■ What is needed ■
Which lines below include "round"? Copy them all.

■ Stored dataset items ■
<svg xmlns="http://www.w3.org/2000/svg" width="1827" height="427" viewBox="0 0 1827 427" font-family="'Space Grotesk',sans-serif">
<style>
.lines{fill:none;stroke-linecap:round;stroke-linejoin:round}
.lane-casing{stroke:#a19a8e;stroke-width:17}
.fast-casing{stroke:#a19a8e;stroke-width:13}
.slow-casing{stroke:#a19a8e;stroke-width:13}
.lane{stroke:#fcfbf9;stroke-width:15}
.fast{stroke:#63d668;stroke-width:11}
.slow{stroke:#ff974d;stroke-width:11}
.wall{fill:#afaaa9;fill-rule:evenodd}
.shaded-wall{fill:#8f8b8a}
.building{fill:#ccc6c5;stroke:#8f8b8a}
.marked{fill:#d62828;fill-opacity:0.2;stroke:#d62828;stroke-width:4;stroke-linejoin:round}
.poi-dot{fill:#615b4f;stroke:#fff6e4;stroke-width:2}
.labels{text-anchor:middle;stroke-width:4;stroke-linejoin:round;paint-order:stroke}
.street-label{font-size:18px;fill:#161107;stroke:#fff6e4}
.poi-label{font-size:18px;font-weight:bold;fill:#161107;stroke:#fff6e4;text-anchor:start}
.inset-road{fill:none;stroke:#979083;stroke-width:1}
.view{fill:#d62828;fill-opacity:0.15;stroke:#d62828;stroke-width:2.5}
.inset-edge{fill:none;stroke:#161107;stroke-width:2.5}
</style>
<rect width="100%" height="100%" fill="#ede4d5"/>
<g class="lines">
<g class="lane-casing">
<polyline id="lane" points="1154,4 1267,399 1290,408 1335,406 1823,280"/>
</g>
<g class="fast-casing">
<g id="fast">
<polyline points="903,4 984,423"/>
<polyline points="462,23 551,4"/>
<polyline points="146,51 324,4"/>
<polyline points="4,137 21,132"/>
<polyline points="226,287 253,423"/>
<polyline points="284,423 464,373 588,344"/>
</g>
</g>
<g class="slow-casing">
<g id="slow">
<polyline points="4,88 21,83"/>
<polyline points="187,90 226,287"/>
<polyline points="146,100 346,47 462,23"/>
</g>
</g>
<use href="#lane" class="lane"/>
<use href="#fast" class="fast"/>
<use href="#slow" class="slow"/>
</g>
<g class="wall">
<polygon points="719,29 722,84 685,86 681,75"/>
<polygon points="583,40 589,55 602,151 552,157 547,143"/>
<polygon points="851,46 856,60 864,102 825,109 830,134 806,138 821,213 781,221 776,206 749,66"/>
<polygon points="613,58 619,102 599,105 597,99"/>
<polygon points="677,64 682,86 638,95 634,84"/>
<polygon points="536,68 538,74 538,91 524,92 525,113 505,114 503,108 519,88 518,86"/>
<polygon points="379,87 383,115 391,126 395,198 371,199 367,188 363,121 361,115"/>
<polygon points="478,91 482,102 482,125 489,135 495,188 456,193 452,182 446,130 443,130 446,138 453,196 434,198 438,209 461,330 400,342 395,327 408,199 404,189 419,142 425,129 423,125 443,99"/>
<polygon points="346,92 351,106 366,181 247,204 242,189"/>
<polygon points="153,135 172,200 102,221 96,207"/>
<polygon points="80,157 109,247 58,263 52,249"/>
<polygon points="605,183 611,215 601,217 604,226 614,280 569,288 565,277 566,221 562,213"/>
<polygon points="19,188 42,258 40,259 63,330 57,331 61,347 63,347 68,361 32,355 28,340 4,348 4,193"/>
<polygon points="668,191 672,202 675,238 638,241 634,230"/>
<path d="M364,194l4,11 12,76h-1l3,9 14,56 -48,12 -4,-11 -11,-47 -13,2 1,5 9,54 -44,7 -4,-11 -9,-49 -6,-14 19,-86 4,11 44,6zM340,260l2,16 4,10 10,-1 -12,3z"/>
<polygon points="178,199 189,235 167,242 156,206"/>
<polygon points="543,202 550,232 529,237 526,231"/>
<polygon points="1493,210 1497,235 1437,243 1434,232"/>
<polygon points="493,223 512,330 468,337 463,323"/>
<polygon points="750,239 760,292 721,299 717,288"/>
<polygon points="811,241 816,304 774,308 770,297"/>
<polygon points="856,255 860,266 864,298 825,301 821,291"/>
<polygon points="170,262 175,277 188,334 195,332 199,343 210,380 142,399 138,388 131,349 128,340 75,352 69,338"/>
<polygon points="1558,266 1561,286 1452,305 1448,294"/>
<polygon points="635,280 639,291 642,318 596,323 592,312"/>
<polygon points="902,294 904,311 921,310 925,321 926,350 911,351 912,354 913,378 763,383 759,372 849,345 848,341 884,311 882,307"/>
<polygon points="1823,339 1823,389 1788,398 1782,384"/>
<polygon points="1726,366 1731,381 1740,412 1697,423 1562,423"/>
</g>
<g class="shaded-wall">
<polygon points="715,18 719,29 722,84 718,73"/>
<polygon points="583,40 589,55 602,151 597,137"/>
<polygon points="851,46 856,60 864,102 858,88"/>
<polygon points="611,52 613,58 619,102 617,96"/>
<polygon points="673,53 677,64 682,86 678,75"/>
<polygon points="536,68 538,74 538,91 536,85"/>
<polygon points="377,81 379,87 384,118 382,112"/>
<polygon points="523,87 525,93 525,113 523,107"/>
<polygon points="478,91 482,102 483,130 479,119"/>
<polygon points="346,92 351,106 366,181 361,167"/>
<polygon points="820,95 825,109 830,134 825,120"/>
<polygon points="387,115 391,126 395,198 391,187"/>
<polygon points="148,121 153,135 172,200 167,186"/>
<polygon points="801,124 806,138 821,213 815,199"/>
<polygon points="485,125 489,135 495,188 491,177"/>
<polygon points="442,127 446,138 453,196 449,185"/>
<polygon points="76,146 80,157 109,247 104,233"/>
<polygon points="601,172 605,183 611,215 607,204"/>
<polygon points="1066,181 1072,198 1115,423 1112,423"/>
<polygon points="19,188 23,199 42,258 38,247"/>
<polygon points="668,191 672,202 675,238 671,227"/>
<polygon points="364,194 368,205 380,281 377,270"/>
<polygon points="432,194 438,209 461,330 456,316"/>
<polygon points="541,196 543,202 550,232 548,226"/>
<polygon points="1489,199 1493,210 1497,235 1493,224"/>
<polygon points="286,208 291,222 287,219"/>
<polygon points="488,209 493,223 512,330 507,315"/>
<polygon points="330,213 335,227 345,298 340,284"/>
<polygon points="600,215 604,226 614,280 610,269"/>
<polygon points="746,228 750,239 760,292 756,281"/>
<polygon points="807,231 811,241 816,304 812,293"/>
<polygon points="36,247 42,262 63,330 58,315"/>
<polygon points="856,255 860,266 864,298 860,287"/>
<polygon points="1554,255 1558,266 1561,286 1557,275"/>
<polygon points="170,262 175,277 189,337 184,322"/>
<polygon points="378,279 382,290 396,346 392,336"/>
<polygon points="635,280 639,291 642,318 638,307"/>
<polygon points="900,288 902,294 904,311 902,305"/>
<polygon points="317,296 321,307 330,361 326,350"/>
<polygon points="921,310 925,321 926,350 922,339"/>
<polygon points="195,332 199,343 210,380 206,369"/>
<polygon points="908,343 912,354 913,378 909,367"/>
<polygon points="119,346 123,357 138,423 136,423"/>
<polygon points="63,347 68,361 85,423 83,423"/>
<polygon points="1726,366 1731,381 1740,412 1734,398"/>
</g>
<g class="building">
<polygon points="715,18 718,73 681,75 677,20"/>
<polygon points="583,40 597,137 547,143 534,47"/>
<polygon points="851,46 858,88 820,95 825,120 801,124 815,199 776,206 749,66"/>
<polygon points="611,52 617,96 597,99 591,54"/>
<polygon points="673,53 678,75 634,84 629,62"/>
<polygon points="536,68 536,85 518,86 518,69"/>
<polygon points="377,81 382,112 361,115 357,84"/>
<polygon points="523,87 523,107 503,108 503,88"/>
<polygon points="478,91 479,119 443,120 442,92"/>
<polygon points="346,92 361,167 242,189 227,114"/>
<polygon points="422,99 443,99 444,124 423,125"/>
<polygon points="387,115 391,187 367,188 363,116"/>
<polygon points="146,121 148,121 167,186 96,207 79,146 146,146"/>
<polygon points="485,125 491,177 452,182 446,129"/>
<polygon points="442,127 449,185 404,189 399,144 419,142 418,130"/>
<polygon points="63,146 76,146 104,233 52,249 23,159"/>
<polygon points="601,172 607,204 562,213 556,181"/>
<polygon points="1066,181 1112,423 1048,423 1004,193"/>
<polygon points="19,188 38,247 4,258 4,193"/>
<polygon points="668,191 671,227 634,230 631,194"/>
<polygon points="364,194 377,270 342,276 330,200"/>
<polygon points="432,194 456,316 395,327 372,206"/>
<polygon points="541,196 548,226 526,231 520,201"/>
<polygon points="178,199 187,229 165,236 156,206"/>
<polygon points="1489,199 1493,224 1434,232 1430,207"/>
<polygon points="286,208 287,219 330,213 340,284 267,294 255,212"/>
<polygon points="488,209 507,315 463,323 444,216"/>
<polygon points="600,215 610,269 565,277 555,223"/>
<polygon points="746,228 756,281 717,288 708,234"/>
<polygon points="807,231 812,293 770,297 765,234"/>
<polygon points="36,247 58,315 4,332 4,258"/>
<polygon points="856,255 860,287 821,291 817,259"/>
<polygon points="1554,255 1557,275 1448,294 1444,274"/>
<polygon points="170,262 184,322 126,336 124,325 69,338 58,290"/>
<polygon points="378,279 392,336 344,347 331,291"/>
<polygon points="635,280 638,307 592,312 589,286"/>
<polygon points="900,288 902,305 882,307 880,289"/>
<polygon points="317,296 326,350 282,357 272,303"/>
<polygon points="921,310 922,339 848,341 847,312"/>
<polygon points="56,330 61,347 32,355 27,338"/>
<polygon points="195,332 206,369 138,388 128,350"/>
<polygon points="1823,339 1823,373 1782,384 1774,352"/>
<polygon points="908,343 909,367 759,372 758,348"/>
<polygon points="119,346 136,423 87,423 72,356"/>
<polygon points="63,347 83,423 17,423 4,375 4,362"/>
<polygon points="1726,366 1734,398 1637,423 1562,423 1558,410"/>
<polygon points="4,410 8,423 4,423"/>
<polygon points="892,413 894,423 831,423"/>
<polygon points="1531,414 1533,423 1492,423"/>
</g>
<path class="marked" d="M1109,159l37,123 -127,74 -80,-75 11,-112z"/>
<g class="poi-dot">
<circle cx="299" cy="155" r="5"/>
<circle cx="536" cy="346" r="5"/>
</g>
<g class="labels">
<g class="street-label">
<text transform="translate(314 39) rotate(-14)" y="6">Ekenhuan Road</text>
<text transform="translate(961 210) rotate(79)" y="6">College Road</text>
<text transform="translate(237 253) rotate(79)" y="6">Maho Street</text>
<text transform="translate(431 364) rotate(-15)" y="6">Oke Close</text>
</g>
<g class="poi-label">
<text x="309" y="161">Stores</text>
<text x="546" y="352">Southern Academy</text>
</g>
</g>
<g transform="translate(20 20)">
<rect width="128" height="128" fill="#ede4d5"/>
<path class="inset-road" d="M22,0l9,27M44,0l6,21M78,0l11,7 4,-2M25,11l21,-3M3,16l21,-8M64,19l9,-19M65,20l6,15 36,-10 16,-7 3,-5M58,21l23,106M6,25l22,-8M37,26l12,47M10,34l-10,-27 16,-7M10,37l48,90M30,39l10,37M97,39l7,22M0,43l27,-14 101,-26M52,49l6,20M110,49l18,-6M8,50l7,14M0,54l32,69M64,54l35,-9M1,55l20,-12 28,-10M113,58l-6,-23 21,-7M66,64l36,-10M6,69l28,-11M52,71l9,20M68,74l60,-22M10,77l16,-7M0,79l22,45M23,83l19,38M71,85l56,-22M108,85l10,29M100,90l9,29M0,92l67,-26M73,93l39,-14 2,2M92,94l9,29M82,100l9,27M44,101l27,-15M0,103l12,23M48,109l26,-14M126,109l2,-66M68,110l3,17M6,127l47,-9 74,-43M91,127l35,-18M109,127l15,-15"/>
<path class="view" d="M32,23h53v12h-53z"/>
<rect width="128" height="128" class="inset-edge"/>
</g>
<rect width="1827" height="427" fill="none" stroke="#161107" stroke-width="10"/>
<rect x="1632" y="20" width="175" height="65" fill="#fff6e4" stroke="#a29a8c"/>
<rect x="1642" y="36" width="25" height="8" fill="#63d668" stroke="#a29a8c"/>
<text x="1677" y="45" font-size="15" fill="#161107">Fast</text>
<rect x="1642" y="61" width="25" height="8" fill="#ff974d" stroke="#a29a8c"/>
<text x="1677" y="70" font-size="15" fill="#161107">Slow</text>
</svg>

■ Output of the exercise ■
.lines{fill:none;stroke-linecap:round;stroke-linejoin:round}
.marked{fill:#d62828;fill-opacity:0.2;stroke:#d62828;stroke-width:4;stroke-linejoin:round}
.labels{text-anchor:middle;stroke-width:4;stroke-linejoin:round;paint-order:stroke}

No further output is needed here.